Без всякого сомнения, в испанском народе столько же нравственных сил, как и в любом европейском, — может быть, даже более, — и все данные, чтоб стать наряду с первыми европейскими народами; но для достижения этого нужны не слова, не возгласы, не убаюкивание себя прежнею славою, а работа в поте лица, народное воспитание, промышленность, трудолюбие{214}. В истории нет волшебных жезлов, которые в одну минуту дают государству и славу, и богатство, история не знает внезапных откровений, которые вдруг делают народы и богатыми, и сильными, — и здесь кстати напомнить слова Гизо{215}, сказанные им, впрочем, лет 20 назад: «Les empires n’ont point de jours ni d’années critiques; leur fortune ne dépend pas de l’influence des corps célestes; ils n’ont d’autre génie et ne connaissent d’autre destin que la bonne ou la mauvaise administration» (Государства не знают ни дней, ни годов критических; их благоденствие не зависит от влияния небесных тел; для них нет иного гения, они не знают иной судьбы, кроме хорошей или дурной администрации).
Но пора нам воротиться к нашей Севилье: второе чудо ее, после великого Мурильо, — собор. В конце XIV века соборный причет вздумал на месте арабской мечети, обращенной в церковь, построить новый храм, но такой, подобного какому не было бы в целом мире{216}. Неизвестно, кто был его архитектором, но замечательно то, что на постройку его почтенный причет отдал все свои доходы, оставя себе одно только необходимое, и через 90 лет мир имел здание, по огромности своей уступившее впоследствии одному только храму св. Петра в Риме. Каковы же были доходы севильского соборного причета! Внутренность храма состоит из пяти сводов самого чистого готического стиля, разделенных колоннами; средний свод высоты неимоверной: внутренность готических храмов Германии, Франции, Англии, даже самого миланского собора, бедна перед этою страшною громадою; колонны, толщиною с башни, кажутся тонкими и легкими в неимоверной высоте этих сводов; 80 огромных расписанных окон освещают храм; боковые трубы органа походят на трубы пароходов, но под сводами храма звуки этих поистине иерихонских труб разносятся мелодически. Вокруг идут приделы, каждый в обыкновенную церковь, но колоссальность здания такова, что их не замечаешь. Главный алтарь (retablo) посреди церкви и с трех сторон, во всю страшную вышину, покрыт резьбою из дерева в самом фантастическом готическом вкусе: это бесчисленные башни, ниши, статуи, ветви самой тщательной работы. Позади алтаря похоронено было прежде тело Христофора Колумба; памятника нет, только на медной доске, покрывающей могилу, вырезаны слова:
Впоследствии тело Колумба перевезено было в собор Гаваны{217}.
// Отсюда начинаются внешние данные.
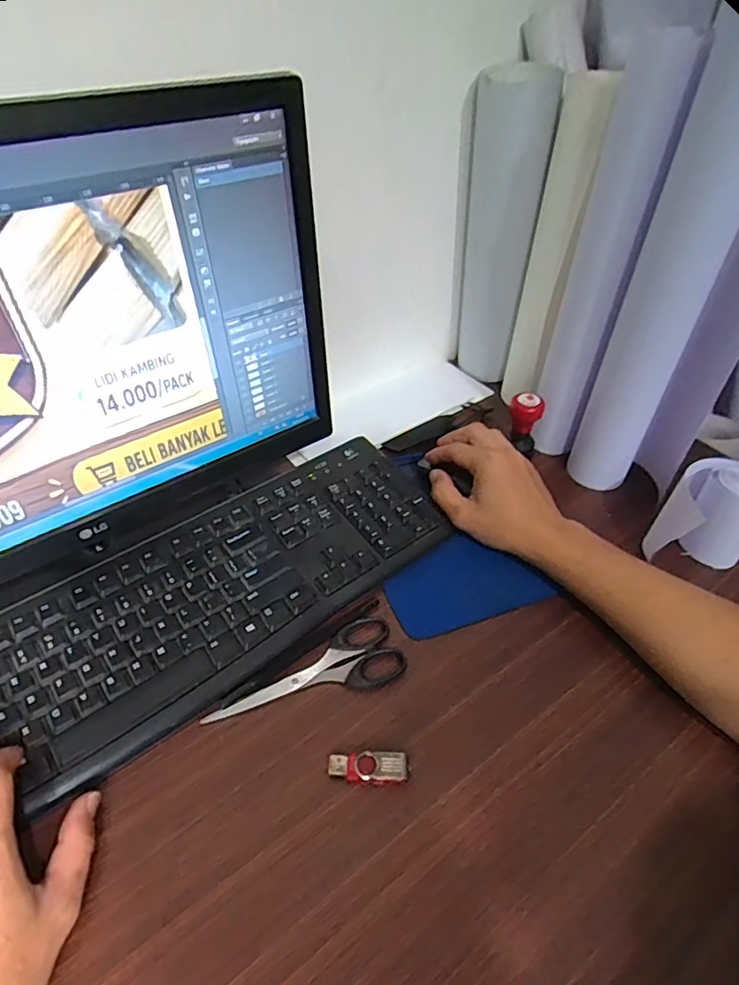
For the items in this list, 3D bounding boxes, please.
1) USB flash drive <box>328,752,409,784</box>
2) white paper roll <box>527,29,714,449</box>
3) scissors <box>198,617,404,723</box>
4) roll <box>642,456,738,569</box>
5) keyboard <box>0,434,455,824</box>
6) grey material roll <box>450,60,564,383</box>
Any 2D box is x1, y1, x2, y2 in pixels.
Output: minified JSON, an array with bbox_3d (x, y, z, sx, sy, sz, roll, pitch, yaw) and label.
[{"bbox_3d":[-0.001,0.186,0.374,0.054,0.010,0.018,-1,44,-2],"label":"USB flash drive"},{"bbox_3d":[0.199,-0.181,0.495,0.062,0.345,0.054,16,46,14],"label":"white paper roll"},{"bbox_3d":[-0.043,0.143,0.417,0.148,0.005,0.052,-23,49,-23],"label":"scissors"},{"bbox_3d":[0.302,0.023,0.492,0.078,0.094,0.072,1,44,-1],"label":"roll"},{"bbox_3d":[-0.131,0.084,0.455,0.425,0.023,0.153,-27,53,-26],"label":"keyboard"},{"bbox_3d":[0.130,-0.272,0.615,0.074,0.315,0.068,1,44,-1],"label":"grey material roll"}]

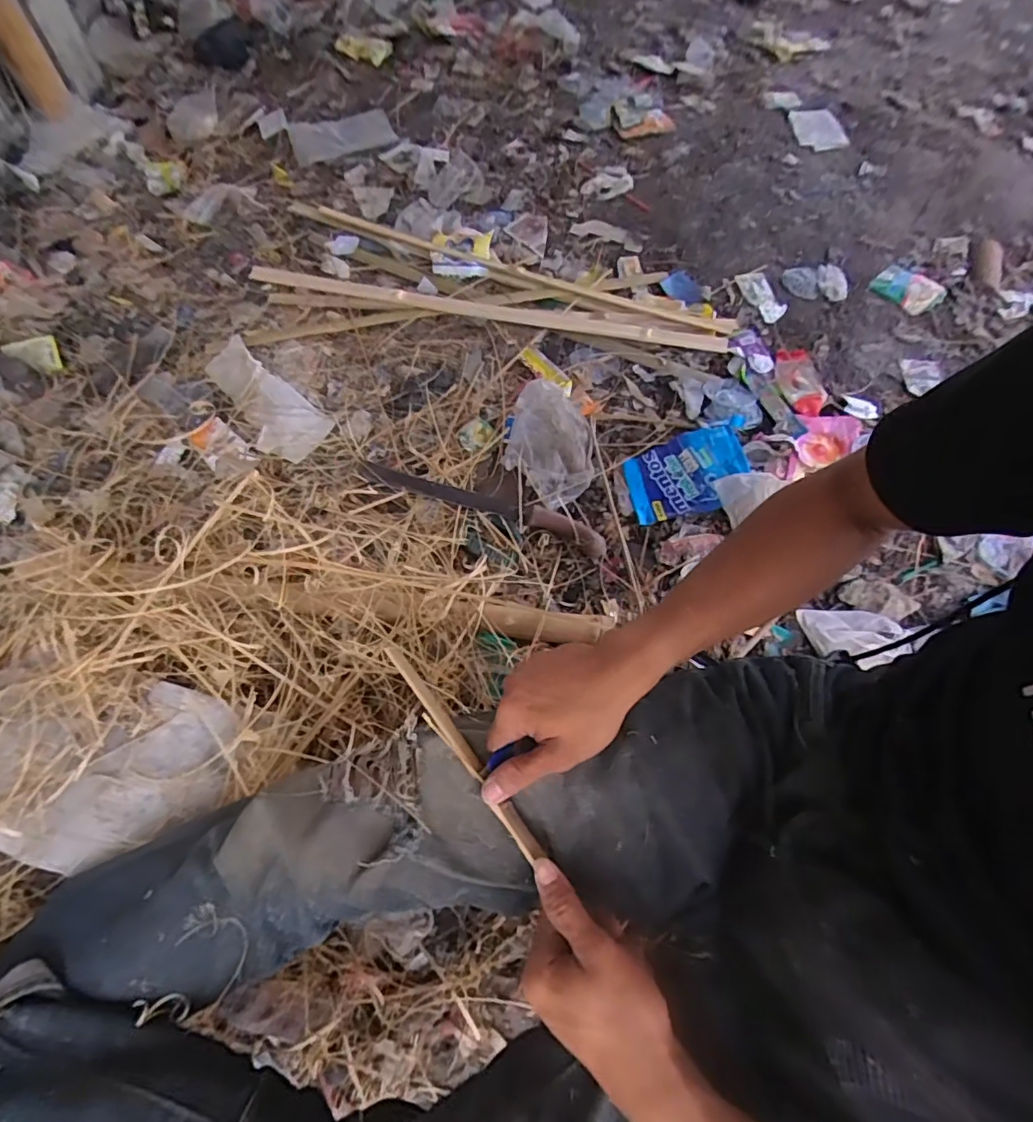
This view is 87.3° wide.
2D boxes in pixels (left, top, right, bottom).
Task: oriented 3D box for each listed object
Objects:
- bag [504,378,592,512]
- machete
[{"bbox_3d":[0.058,-0.198,0.892,0.149,0.060,0.200,11,62,5],"label":"bag"},{"bbox_3d":[-0.057,-0.091,0.859,0.411,0.025,0.057,16,62,7],"label":"machete"}]

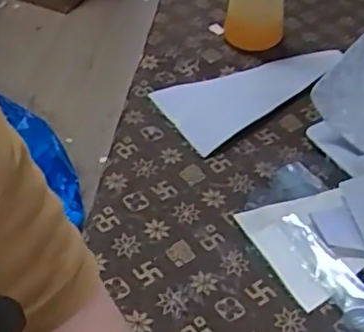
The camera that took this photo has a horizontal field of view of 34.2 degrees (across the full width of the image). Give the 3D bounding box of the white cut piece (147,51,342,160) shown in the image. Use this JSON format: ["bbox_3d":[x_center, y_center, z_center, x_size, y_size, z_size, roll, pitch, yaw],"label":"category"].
[{"bbox_3d":[0.082,-0.085,0.654,0.214,0.012,0.098,-24,49,-20],"label":"white cut piece"}]

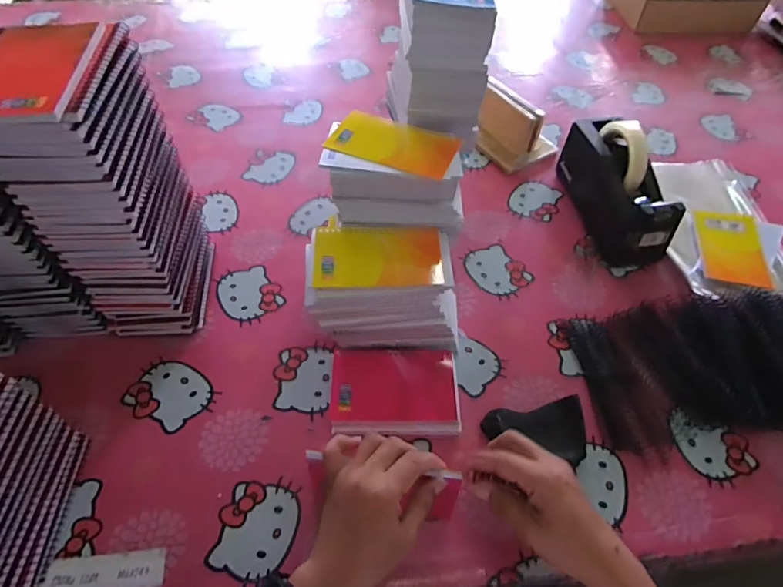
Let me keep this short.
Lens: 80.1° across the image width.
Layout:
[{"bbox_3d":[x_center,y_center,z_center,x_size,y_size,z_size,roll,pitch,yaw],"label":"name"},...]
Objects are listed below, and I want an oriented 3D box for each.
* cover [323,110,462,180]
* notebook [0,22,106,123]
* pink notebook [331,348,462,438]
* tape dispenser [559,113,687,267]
[{"bbox_3d":[0.004,-0.158,0.489,0.126,0.007,0.078,18,55,12],"label":"cover"},{"bbox_3d":[-0.282,-0.175,0.358,0.102,0.017,0.135,-2,53,-3],"label":"notebook"},{"bbox_3d":[0.005,0.105,0.500,0.133,0.017,0.096,0,53,-2],"label":"pink notebook"},{"bbox_3d":[0.303,-0.149,0.623,0.067,0.125,0.194,-9,54,-8],"label":"tape dispenser"}]

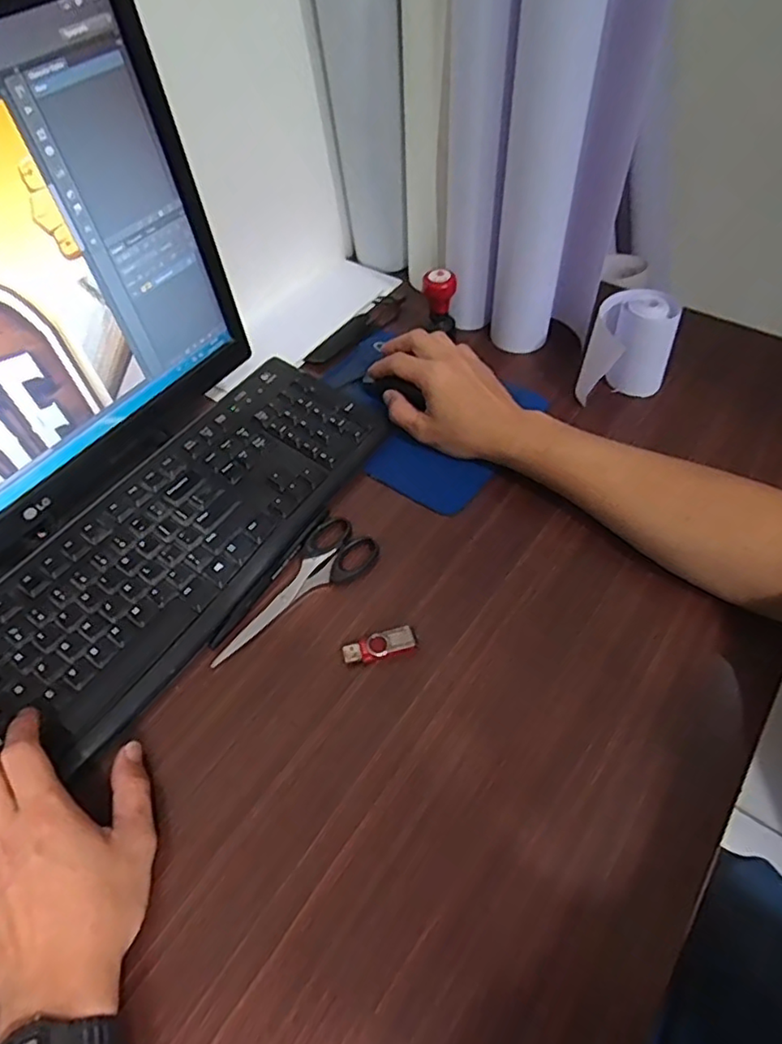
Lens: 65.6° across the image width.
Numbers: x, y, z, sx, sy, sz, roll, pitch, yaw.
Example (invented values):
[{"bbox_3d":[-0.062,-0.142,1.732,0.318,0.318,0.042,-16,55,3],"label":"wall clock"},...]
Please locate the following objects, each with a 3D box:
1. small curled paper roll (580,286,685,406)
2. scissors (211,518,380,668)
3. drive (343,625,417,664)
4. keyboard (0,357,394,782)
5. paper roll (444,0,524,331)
[{"bbox_3d":[0.225,-0.165,0.570,0.075,0.090,0.056,17,55,15],"label":"small curled paper roll"},{"bbox_3d":[-0.071,0.056,0.468,0.054,0.004,0.150,29,59,23],"label":"scissors"},{"bbox_3d":[-0.008,0.090,0.438,0.052,0.011,0.018,-15,53,-8],"label":"drive"},{"bbox_3d":[-0.180,0.021,0.486,0.158,0.027,0.430,30,60,23],"label":"keyboard"},{"bbox_3d":[0.075,-0.335,0.529,0.048,0.351,0.064,-4,53,1],"label":"paper roll"}]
Художественное богатство собора поразительно, тем более что, кроме Мурильо (здесь, между прочим, его «Св. Антоний» — создание удивительное), имена Сурбарана, Кампана{218}, Моралеса{219}, Вальдеса, Эрреры{220}, Кано{221} вовсе неизвестны нам, а между тем все это художники первоклассные, исполненные той энергической смелой жизни, о которой не знала итальянская школа. Картины их наполняют приделы, залы, галереи — не знаешь, куда смотреть: я целую неделю ходил в собор и каждый день выходил оттуда с новым изумлением: столько рассыпано тут искусств, великолепия, изящества, рассыпано с тою величавою, небрежною роскошью, о которой может дать понятие одна Италия. Описывать севильский собор нет возможности; для этого надо было бы написать целую книгу. В приделах его соединены все стили: и строгий готический, и «Возрождения», и особенный испанский, называемый здесь plateresco, отличающийся самою безумною расточительностию украшений; тут есть и рококо, — каждый век строил свой придел и свой retablo, и при всем том собор еще не вполне отделан. Эти храмы средних веков строились какими-то титанами: в наше время подобные здания невероятны, безрассудны, невозможны… Но в противоположность всем готическим церквам в Европе наружность собора очень проста: без великолепных порталей, без кружевных башен; колокольнею ему служит бывший арабский минарет, построенный в X веке арабским архитектором аль-Гебор, будто бы изобретателем алгебры{222}. В XVI в. архитектор Эскориала{223} Эррера{224} поднял ее на несколько этажей; теперь это самая оригинальная, изящная колокольня в мире.